À la fin de la réunion, restent ces paroles. La colère aussi d'une mère, abandonnée par la justice alors qu'elle essaie d'éloigner de sa petite fille celui qu'elle appelle "le géniteur". Sa culpabilité de ne pas avoir pu la protéger davantage. Les mots crus quand les victimes décrivent les crimes sexuels qu'elles ont subis dans leur enfance. Et puis leurs conséquences sur leur vie jusqu'à aujourd'hui, qu'elles aient 26 ou 70 ans. "J'ai encore du mal à dormir si la porte n'est pas fermée." "Même une séance de cinéma ou une sortie ne m'apporte plus de joie." "J'ai l'impression que plus je vieillis, plus j'en souffre."

Tous ces témoignages, difficiles, nécessaires, enfouis sous le tapis pendant des années par une société sourde, "il va falloir en parler, que les gens en entendent parler, qu'ils sachent qu'on a pas fini d'en entendre parler".

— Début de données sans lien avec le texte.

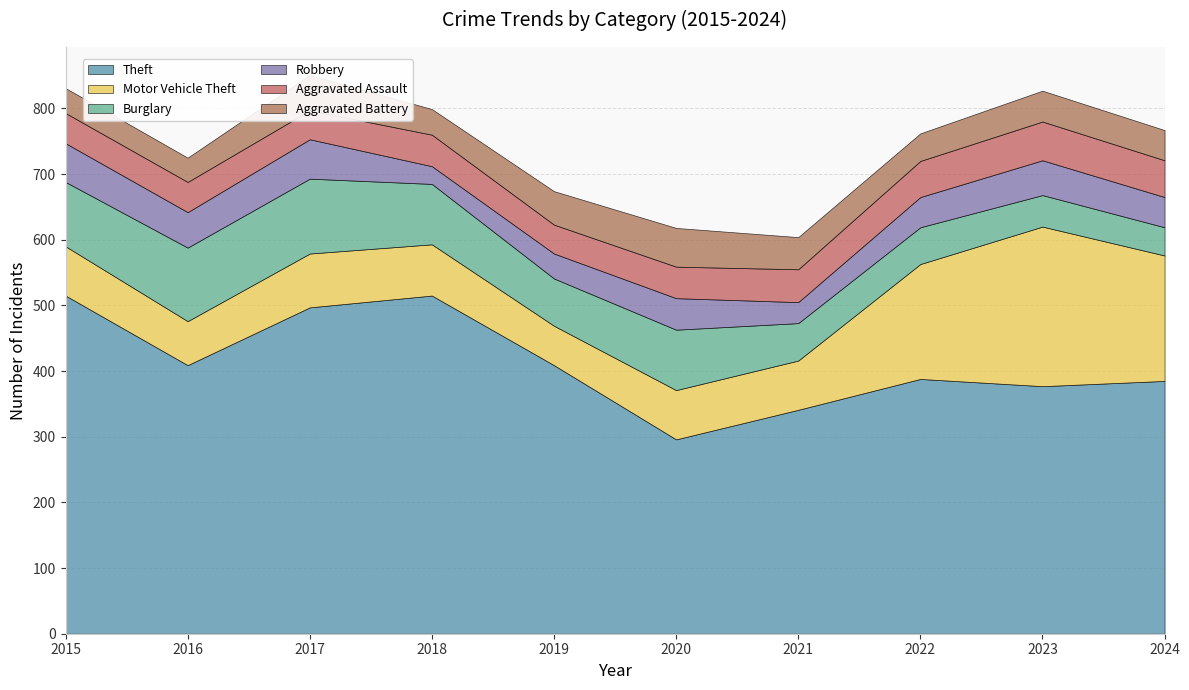

Count the number of categories in the chart.

10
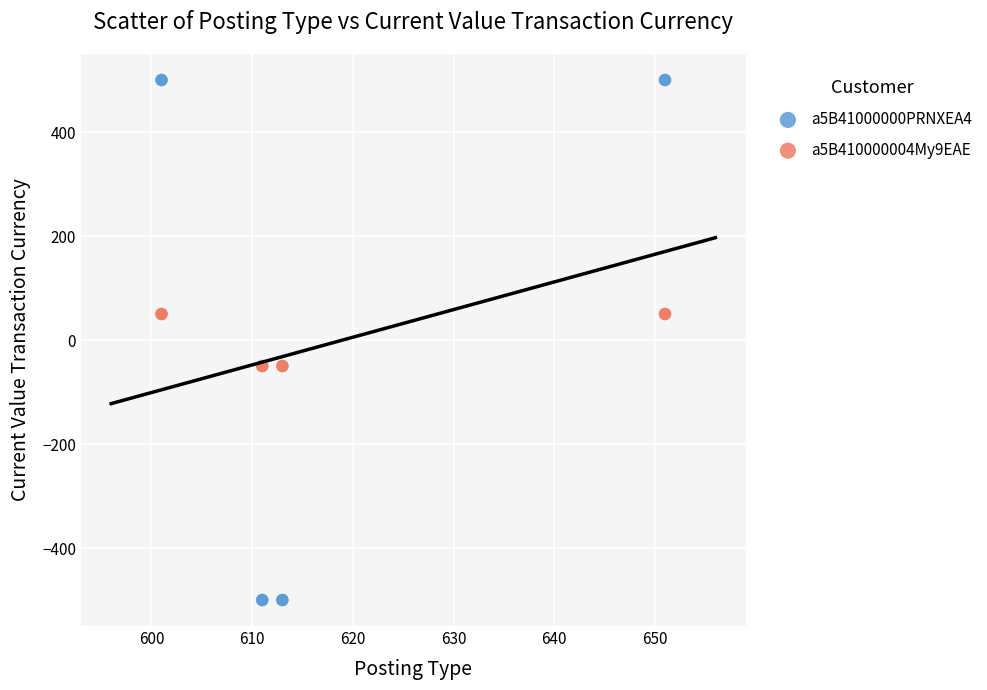

Which series contains the highest Y value?

a5B41000000PRNXEA4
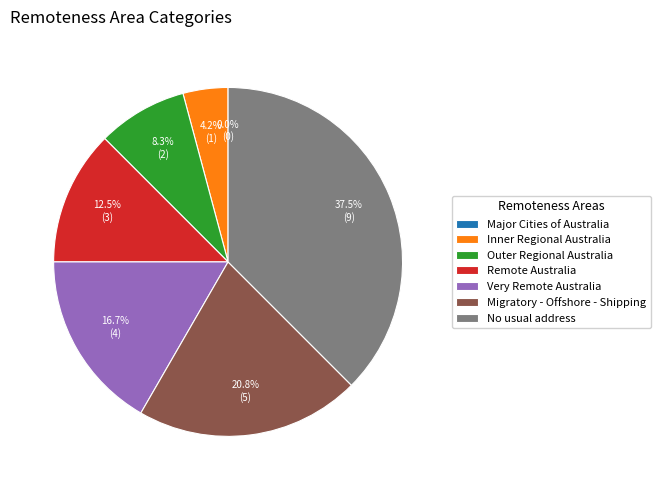

Rank the categories by value from lowest to highest.

Major Cities of Australia, Inner Regional Australia, Outer Regional Australia, Remote Australia, Very Remote Australia, Migratory - Offshore - Shipping, No usual address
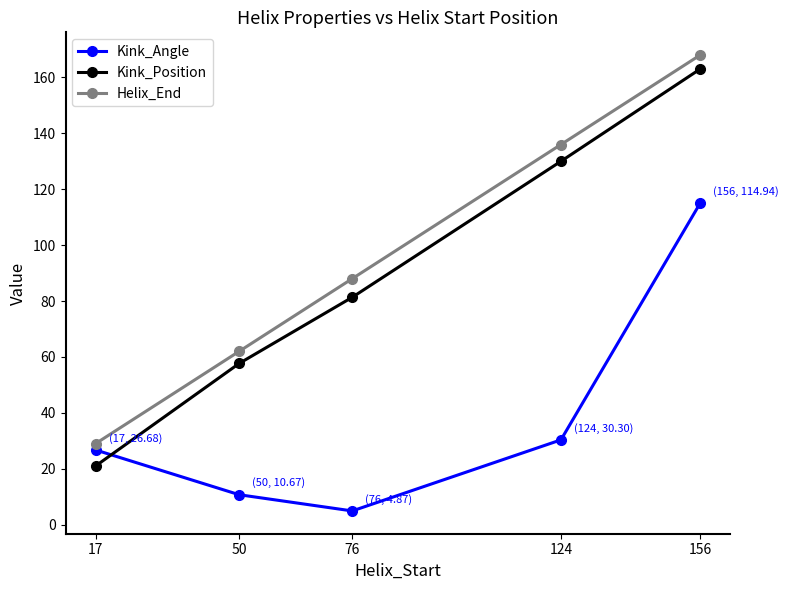

What is the value of the Kink_Position point at the 4th from the left?

130.0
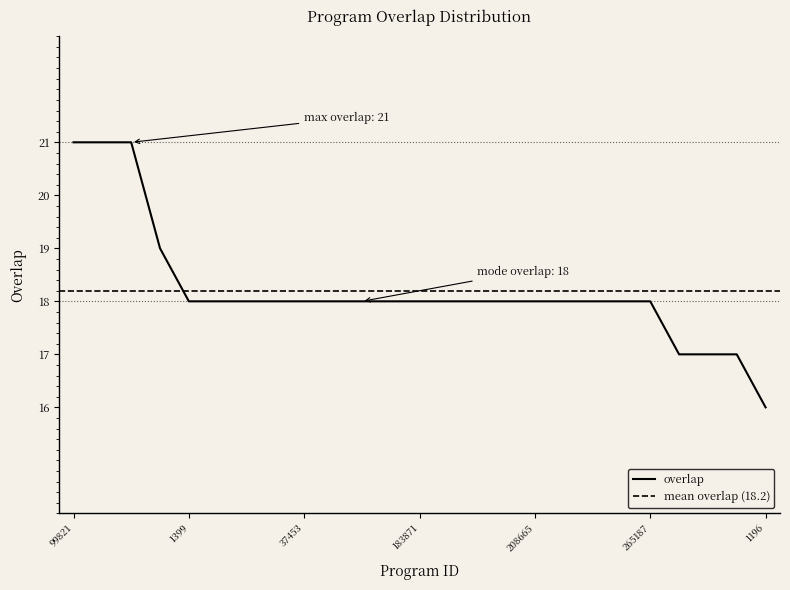

Rank the categories by value from lowest to highest.

1196, 47545, 125913, 125914, 1399, 8747, 35104, 36410, 37453, 37461, 100659, 183859, 183871, 184103, 184112, 186351, 208665, 208994, 236682, 253012, 265187, 154560, 99821, 104155, 146087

Le bilan de la première année de l'appel à témoignages de la Ciivise est d'ailleurs consultable en ligne. En 12 mois, la commission a recueilli plus de 16 000 de ces témoignages. Elle estime que 160 000 enfants sont victimes, chaque année, de violences sexuelles.

Reste à savoir si le travail de cette commission aura un impact réel sur l'inceste en France. "Je ne sais vraiment pas si vous avez l'oreille des puissants", lance une victime depuis l'auditoire. "On va faire quelque chose de bien, je vous le promets", répond Nathalie Mathieu, pour conclure la réunion. Comme elle l'expliquait avant le début de la rencontre :

La société doit changer en profondeur. Repenser ses rapports de domination, que ce soit au sein de la famille avec notamment le père, en classe à vouloir toujours dépasser l'autre, dans le monde du travail, l'idéologie de la sanction et de la punition... À ce prix là, on peut y arriver.

Nathalie Mathieu, co-présidente de la Ciivise

Rien d'impossible évidemment, mais elle le sait bien, tout cela "est très ambitieux". Ce qui rend aussi ce travail, pour elle, "très motivant". Les conclusions et recommandations de la commission sont attendues pour novembre 2023.